**TASK BRIEF**
Once you reach the line containing "X950130Y759188*" in the data below, restate each line word for word up to and including the one containing "X786884Y743567*".

**PROVIDED MATERIAL**

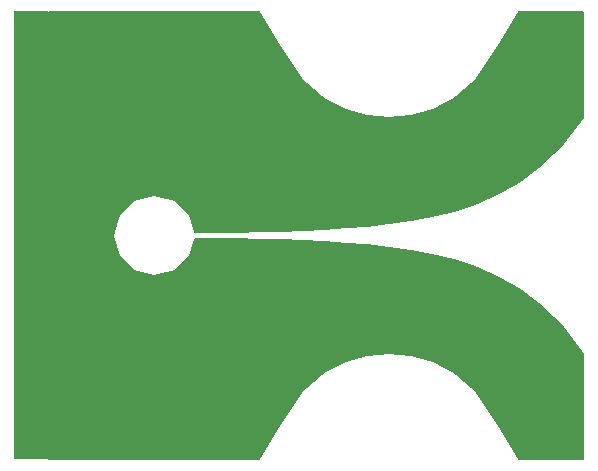
<source format=gbl>
%FSLAX24Y24*%
%MOMM*%
%SFA1B1*%

%IPPOS*%
%ADD13C,0.999998*%
%ADD14R,2.847994X37.979924*%
%ADD15C,0.127000*%
%ADD16C,0.253999*%
%ADD17C,0.507999*%
%ADD18C,1.015998*%
%ADD19C,2.031996*%
%LNvivaldi-1*%
%LPD*%
G54D13*
X694999Y574999D03*
Y662999D03*
G54D14*
X647239Y747599D03*
G54D15*
X1114644Y847736D02*
X1096484Y824262D01*
X1078225Y806343*
X1059972Y792722*
X1041707Y782379*
X1023445Y774524*
X1005174Y768550*
X986894Y764000*
X968605Y760556*
X950289Y757928*
X931991Y755931*
X913687Y754422*
X895379Y753273*
X877059Y752394*
X858747Y751734*
X840432Y751224*
X822116Y750844*
X803799Y750554*
X785948Y750330*
X781490Y764926*
X768808Y777609*
X751479Y782247*
X734151Y777609*
X721471Y764919*
X716844Y747874*
Y747305*
X721471Y730260*
X734151Y717580*
X751479Y712932*
X768808Y717580*
X781490Y730252*
X785948Y744849*
X803802Y744635*
X822119Y744344*
X840436Y743964*
X858752Y743455*
X877067Y742795*
X895389Y741915*
X913699Y740766*
X932007Y739257*
X950311Y737258*
X968605Y734633*
X986894Y731189*
X1005174Y726639*
X1023445Y720665*
X1041707Y712810*
X1059972Y702466*
X1078225Y688846*
X1096484Y670917*
X1114644Y647452*
Y558304*
X1060676*
X1042531Y588020*
X1024150Y616055*
X1005705Y631660*
X987265Y641232*
X968827Y646526*
X950379Y648227*
X931942Y646526*
X913503Y641232*
X895064Y631660*
X876609Y616055*
X858238Y588037*
X840093Y558304*
X662114*
Y936884*
X840093*
X858227Y907169*
X876609Y879134*
X895064Y863529*
X913503Y853957*
X931942Y848663*
X950379Y846952*
X968827Y848663*
X987265Y853957*
X1005705Y863529*
X1024150Y879134*
X1042520Y907151*
X1060676Y936884*
X1114644*
Y847736*
G54D16*
X1113374Y848170D02*
X1095532Y825108D01*
X1077397Y807309*
X1059276Y793788*
X1041141Y783518*
X1022995Y775713*
X1004822Y769771*
X986623Y765241*
X968397Y761809*
X950130Y759188*
X931869Y757195*
X913583Y755688*
X895300Y754541*
X876998Y753662*
X858701Y753003*
X840396Y752494*
X822090Y752114*
X803779Y751824*
X786884Y751612*
X782612Y765600*
X769465Y778747*
X751479Y783561*
X733493Y778747*
X720333Y765577*
X715574Y748043*
Y747135*
X720334Y729601*
X733493Y716442*
X751479Y711617*
X769465Y716441*
X782612Y729578*
X786884Y743567*
X803787Y743365*
X822099Y743074*
X840410Y742695*
X858716Y742185*
X877021Y741526*
X895328Y740646*
X913620Y739498*
X931886Y737992*
X950151Y735998*
X968397Y733380*
X986623Y729947*
X1004822Y725417*
X1022995Y719475*
X1041141Y711670*
X1059276Y701401*
X1077397Y687880*
X1095532Y670071*
X1113374Y647018*
Y559574*
X1061388*
X1043604Y588699*
X1025111Y616905*
X1006417Y632722*
X987738Y642418*
X969063Y647780*
X950379Y649502*
X931706Y647780*
X913030Y642418*
X894352Y632722*
X875648Y616905*
X857165Y588716*
X839380Y559574*
X663384*
Y935614*
X839380*
X857154Y906489*
X875648Y878283*
X894352Y862467*
X913030Y852771*
X931705Y847409*
X950379Y845676*
X969063Y847409*
X987738Y852771*
X1006417Y862467*
X1025111Y878283*
X1043594Y906472*
X1061388Y935614*
X1113374*
Y848170*
G54D17*
X1110834Y849038D02*
X1093629Y826799D01*
X1075740Y809242*
X1057885Y795919*
X1040010Y785797*
X1022097Y778092*
X1004120Y772214*
X986080Y767723*
X967982Y764315*
X949811Y761708*
X931627Y759723*
X913399Y758221*
X895159Y757076*
X876891Y756200*
X858609Y755541*
X840325Y755033*
X822037Y754653*
X803739Y754363*
X788757Y754176*
X784856Y766948*
X770780Y781025*
X751479Y786190*
X732178Y781025*
X718059Y766895*
X713034Y748382*
Y746797*
X718059Y728283*
X732178Y714164*
X751479Y708987*
X770780Y714164*
X784856Y728229*
X788757Y741004*
X803756Y740825*
X822059Y740535*
X840357Y740155*
X858645Y739646*
X876914Y738988*
X895187Y738110*
X913436Y736964*
X931644Y735463*
X949833Y733477*
X967982Y730873*
X986080Y727465*
X1004120Y722974*
X1022097Y717097*
X1040010Y709392*
X1057885Y699269*
X1075740Y685947*
X1093629Y668379*
X1110834Y646150*
Y562114*
X1062813*
X1045751Y590058*
X1027032Y618606*
X1007839Y634845*
X988683Y644789*
X969534Y650287*
X950379Y652053*
X931234Y650287*
X912085Y644789*
X892929Y634845*
X873726Y618606*
X855018Y590075*
X837954Y562114*
X665924*
Y933074*
X837954*
X855007Y905131*
X873726Y876582*
X892929Y860343*
X912085Y850400*
X931233Y844902*
X950379Y843125*
X969535Y844902*
X988683Y850400*
X1007839Y860344*
X1027032Y876582*
X1045740Y905113*
X1062813Y933074*
X1110834*
Y849038*
G54D18*
X1105754Y850774D02*
X1089823Y830181D01*
X1072426Y813108*
X1055104Y800182*
X1037748Y790354*
X1020300Y782849*
X1002715Y777099*
X984996Y772688*
X967150Y769328*
X949175Y766749*
X931143Y764781*
X913031Y763288*
X894878Y762149*
X876678Y761275*
X858447Y760618*
X840202Y760111*
X821932Y759732*
X803658Y759443*
X792502Y759303*
X789345Y769644*
X773408Y785580*
X751479Y791449*
X729548Y785580*
X713510Y769529*
X707954Y749058*
Y746120*
X713511Y725647*
X729548Y709610*
X751479Y703728*
X773408Y709609*
X789344Y725532*
X792504Y735879*
X803695Y735745*
X821978Y735455*
X840234Y735077*
X858483Y734568*
X876701Y733912*
X894906Y733038*
X913068Y731897*
X931159Y730406*
X949196Y728436*
X967150Y725860*
X984996Y722500*
X1002715Y718089*
X1020300Y712339*
X1037748Y704835*
X1055104Y695006*
X1072426Y682081*
X1089823Y664997*
X1105754Y644414*
Y567194*
X1065663*
X1050044Y592775*
X1030876Y622008*
X1010686Y639091*
X990573Y649531*
X970476Y655301*
X950379Y657154*
X930292Y655301*
X910195Y649531*
X890084Y639091*
X869882Y622008*
X850724Y592791*
X835103Y567194*
X671003*
Y927994*
X835103*
X850714Y902414*
X869882Y873180*
X890084Y856097*
X910195Y845657*
X930289Y839887*
X950379Y838023*
X970478Y839887*
X990573Y845657*
X1010686Y856097*
X1030876Y873180*
X1050033Y902396*
X1065663Y927994*
X1105754*
Y850774*
G54D19*
X1095594Y854245D02*
X1082212Y836947D01*
X1065800Y820840*
X1049540Y808707*
X1033224Y799468*
X1016707Y792363*
X999906Y786870*
X982827Y782618*
X965488Y779353*
X947902Y776830*
X930174Y774895*
X912296Y773422*
X894316Y772293*
X876251Y771426*
X858122Y770773*
X839955Y770268*
X821746Y769890*
X803514Y769601*
X799994Y769558*
X798321Y775035*
X778666Y794690*
X751479Y801966*
X724288Y794689*
X704412Y774798*
X697794Y750413*
Y744765*
X704414Y720375*
X724287Y700502*
X751478Y693208*
X778666Y700501*
X798320Y720139*
X799996Y725628*
X803554Y725586*
X821792Y725297*
X839987Y724919*
X858159Y724413*
X876274Y723761*
X894344Y722893*
X912332Y721763*
X930190Y720291*
X947922Y718355*
X965488Y715834*
X982827Y712570*
X999906Y708318*
X1016707Y702825*
X1033224Y695720*
X1049540Y686480*
X1065798Y674349*
X1082212Y658231*
X1095594Y640941*
Y577353*
X1071364*
X1058630Y598209*
X1038564Y628812*
X1016378Y647583*
X994352Y659016*
X972361Y665331*
X950378Y667357*
X928407Y665331*
X906415Y659016*
X884392Y647584*
X862195Y628813*
X842138Y598224*
X829401Y577353*
X681163*
Y917834*
X829401*
X842127Y896981*
X862195Y866374*
X884392Y847604*
X906415Y836172*
X928401Y829858*
X950378Y827820*
X972366Y829858*
X994352Y836172*
X1016378Y847605*
X1038564Y866376*
X1058619Y896961*
X1071364Y917834*
X1095594*
Y854245*
X681482Y587248D02*
X830834D01*
X1067562D02*
X1095502D01*
X681482Y607314D02*
X845312D01*
X1053084D02*
X1095502D01*
X681482Y627380D02*
X859790D01*
X1043432D02*
X1095502D01*
X681482Y647446D02*
X883920D01*
X1019302D02*
X1086612D01*
X681482Y667512D02*
X1072134D01*
X681482Y687578D02*
X1043178D01*
X681482Y707644D02*
X715010D01*
X787654D02*
X999744D01*
X681482Y727710D02*
X700532D01*
X681482Y747776D02*
X695706D01*
X681482Y767842D02*
X700532D01*
X681482Y787908D02*
X715010D01*
X787654D02*
X999744D01*
X681482Y807974D02*
X1048004D01*
X681482Y828040D02*
X946658D01*
X956564D02*
X1072134D01*
X681482Y848106D02*
X879094D01*
X1019302D02*
X1086612D01*
X681482Y868172D02*
X859790D01*
X1043432D02*
X1095502D01*
X681482Y888238D02*
X845312D01*
X1057910D02*
X1095502D01*
X681482Y908304D02*
X830834D01*
X1067562D02*
X1095502D01*
M02*
</source>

**EXERCISE RESPONSE**
X950130Y759188*
X931869Y757195*
X913583Y755688*
X895300Y754541*
X876998Y753662*
X858701Y753003*
X840396Y752494*
X822090Y752114*
X803779Y751824*
X786884Y751612*
X782612Y765600*
X769465Y778747*
X751479Y783561*
X733493Y778747*
X720333Y765577*
X715574Y748043*
Y747135*
X720334Y729601*
X733493Y716442*
X751479Y711617*
X769465Y716441*
X782612Y729578*
X786884Y743567*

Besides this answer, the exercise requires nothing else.